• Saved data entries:

BEGIN

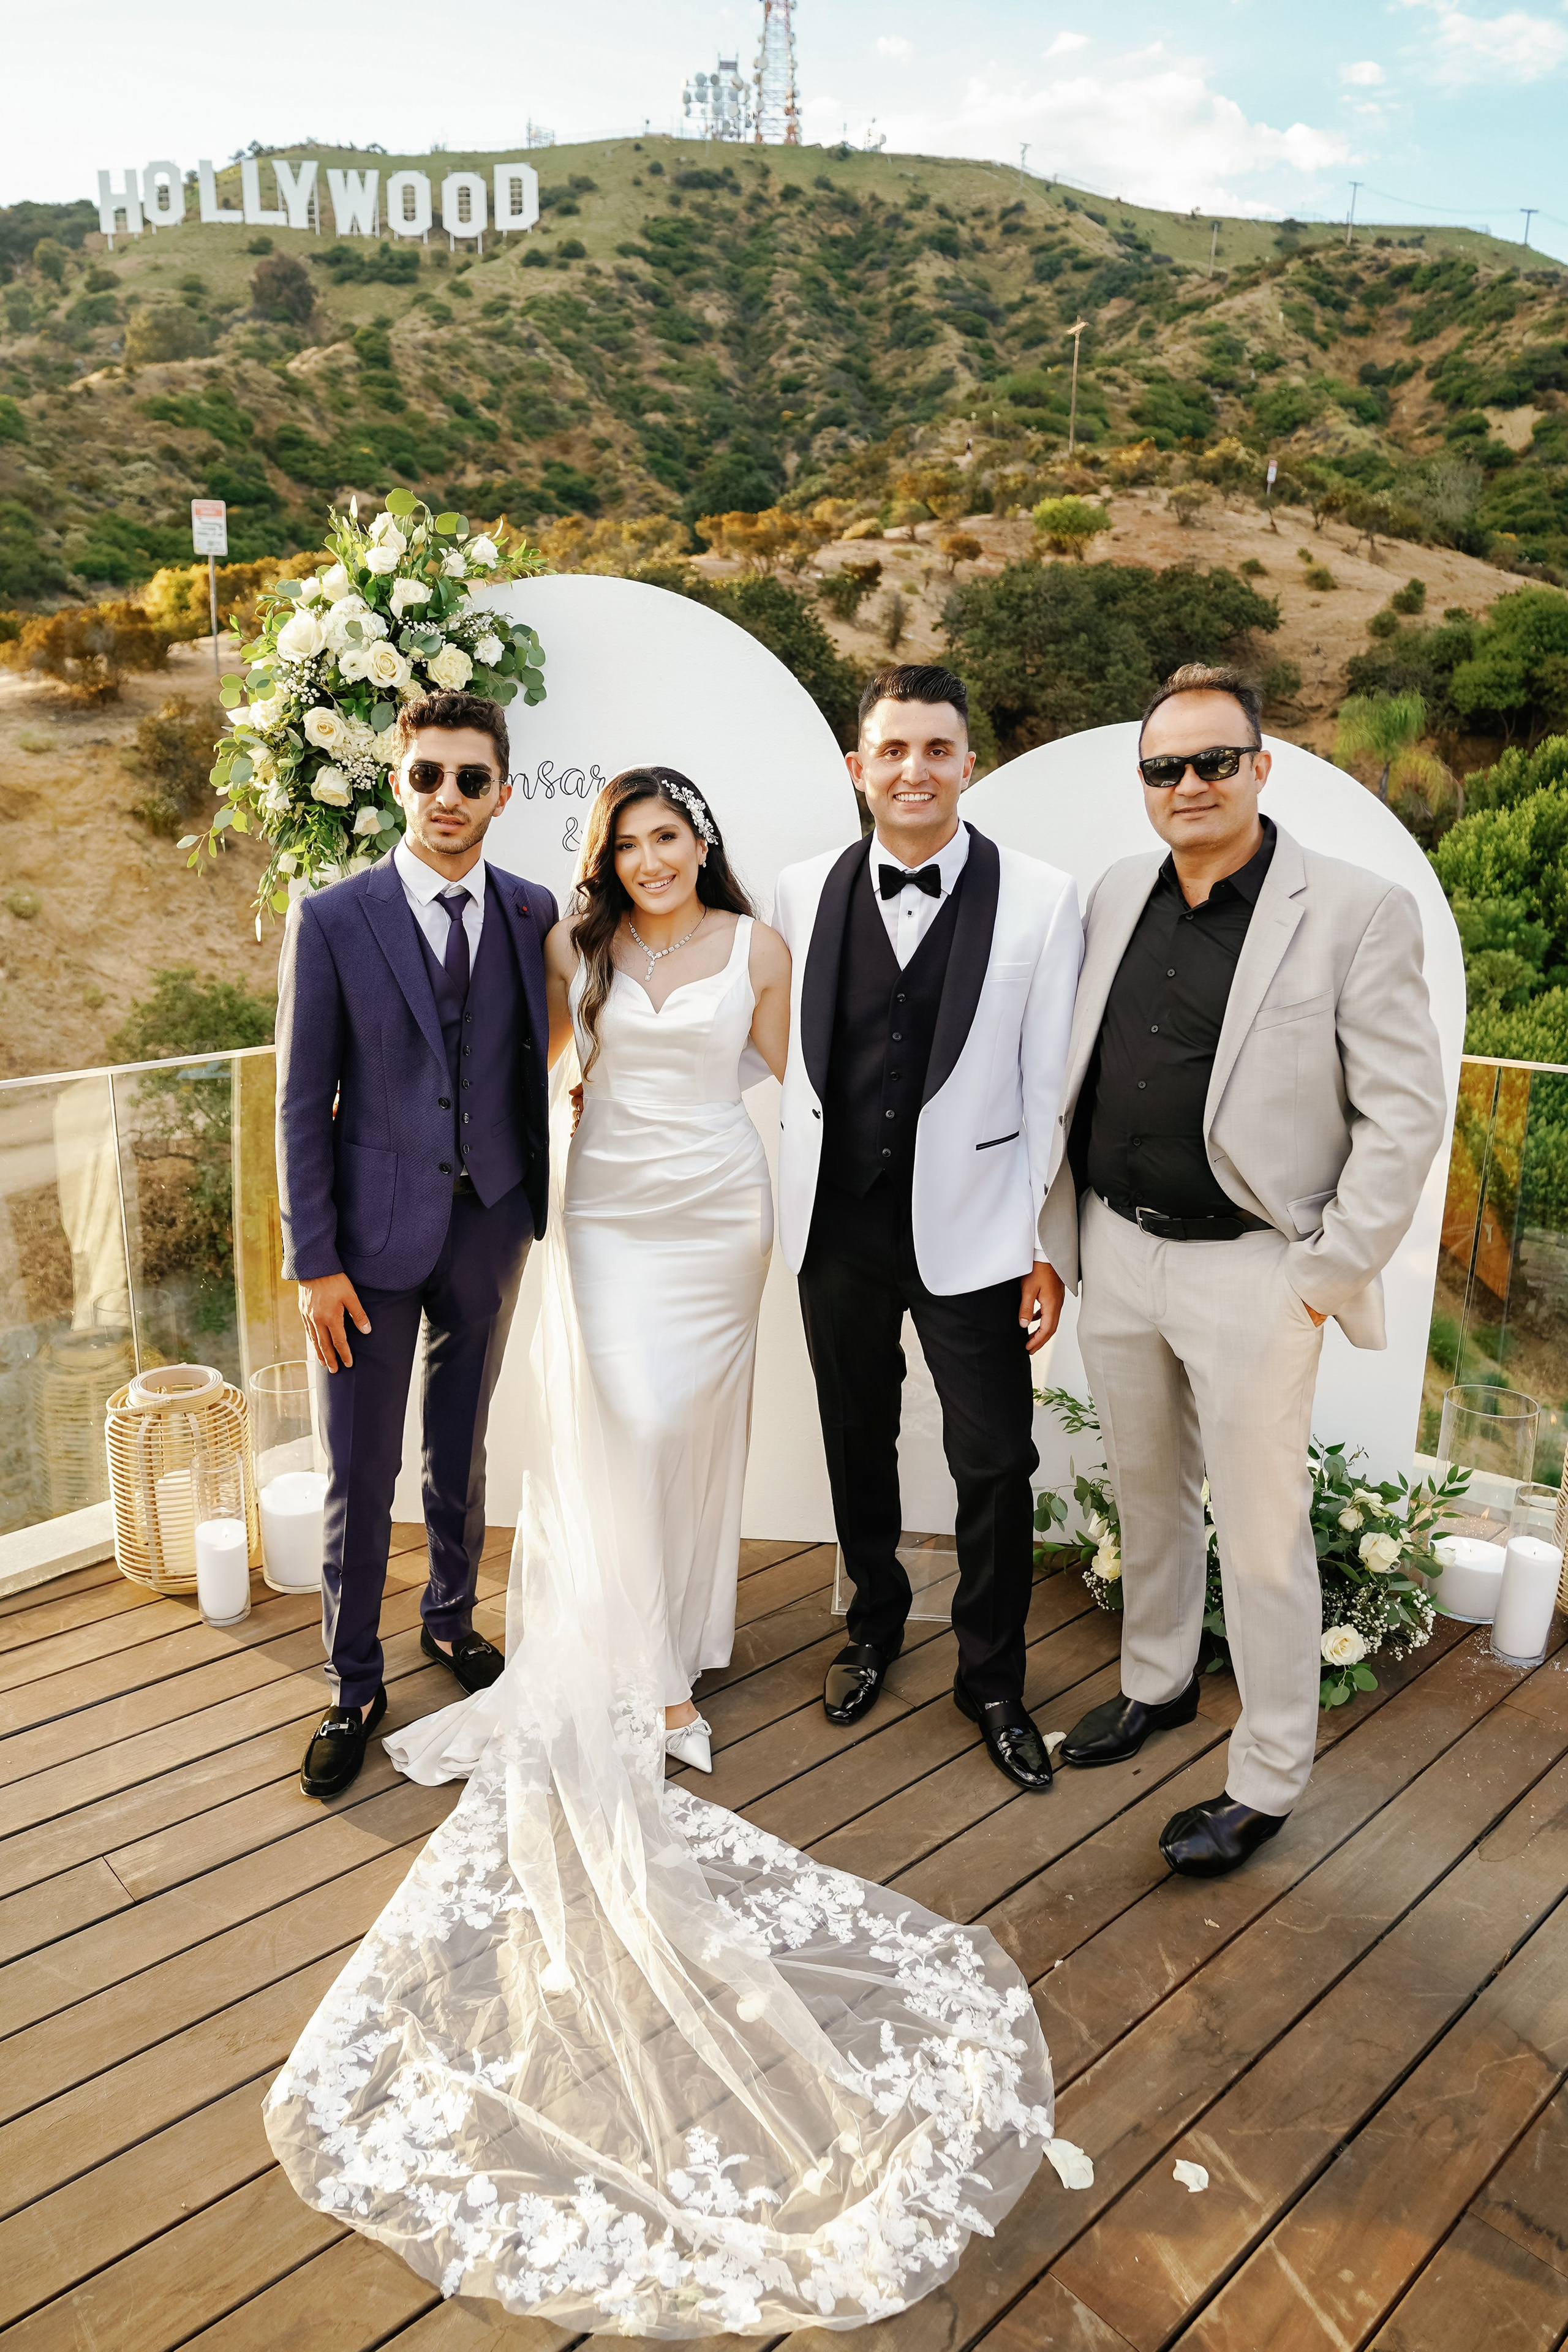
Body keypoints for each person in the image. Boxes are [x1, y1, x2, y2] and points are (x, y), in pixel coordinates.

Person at [263, 765, 1072, 2328]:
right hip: (615, 1221)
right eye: (627, 839)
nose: (651, 858)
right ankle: (639, 1682)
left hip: (721, 1216)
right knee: (624, 1436)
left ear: (700, 844)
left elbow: (799, 1081)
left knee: (694, 1435)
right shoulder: (576, 956)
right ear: (604, 857)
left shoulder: (764, 950)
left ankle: (681, 1640)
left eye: (671, 834)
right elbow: (538, 1087)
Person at [1042, 663, 1446, 1878]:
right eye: (1164, 767)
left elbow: (1404, 1118)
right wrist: (1058, 1240)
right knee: (1147, 1488)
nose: (1189, 784)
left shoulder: (1354, 911)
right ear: (1143, 785)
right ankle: (1157, 1683)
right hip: (1114, 1249)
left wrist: (1318, 1276)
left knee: (1261, 1537)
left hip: (1254, 1270)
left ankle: (1266, 1775)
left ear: (1261, 769)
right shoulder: (1114, 894)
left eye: (1214, 760)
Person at [774, 664, 1082, 1792]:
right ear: (859, 769)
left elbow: (1050, 1084)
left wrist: (1048, 1243)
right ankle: (873, 1623)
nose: (915, 770)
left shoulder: (1045, 898)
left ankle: (992, 1676)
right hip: (837, 1220)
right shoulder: (799, 889)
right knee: (857, 1434)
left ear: (969, 763)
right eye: (892, 751)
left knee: (995, 1457)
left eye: (937, 749)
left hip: (982, 1227)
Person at [274, 690, 555, 1801]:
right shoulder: (335, 919)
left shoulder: (535, 913)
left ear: (502, 790)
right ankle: (351, 1680)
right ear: (398, 780)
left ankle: (450, 1619)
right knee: (359, 1463)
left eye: (470, 778)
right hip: (366, 1244)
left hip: (489, 1227)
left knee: (463, 1442)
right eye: (427, 775)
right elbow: (303, 1104)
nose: (448, 797)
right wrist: (314, 1261)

END

• PROBLEM TO WORK ON:
Whenever the word "ankle" occurs in a line of the records, that line counts once; state the total alone.

• ANSWER BELOW:
8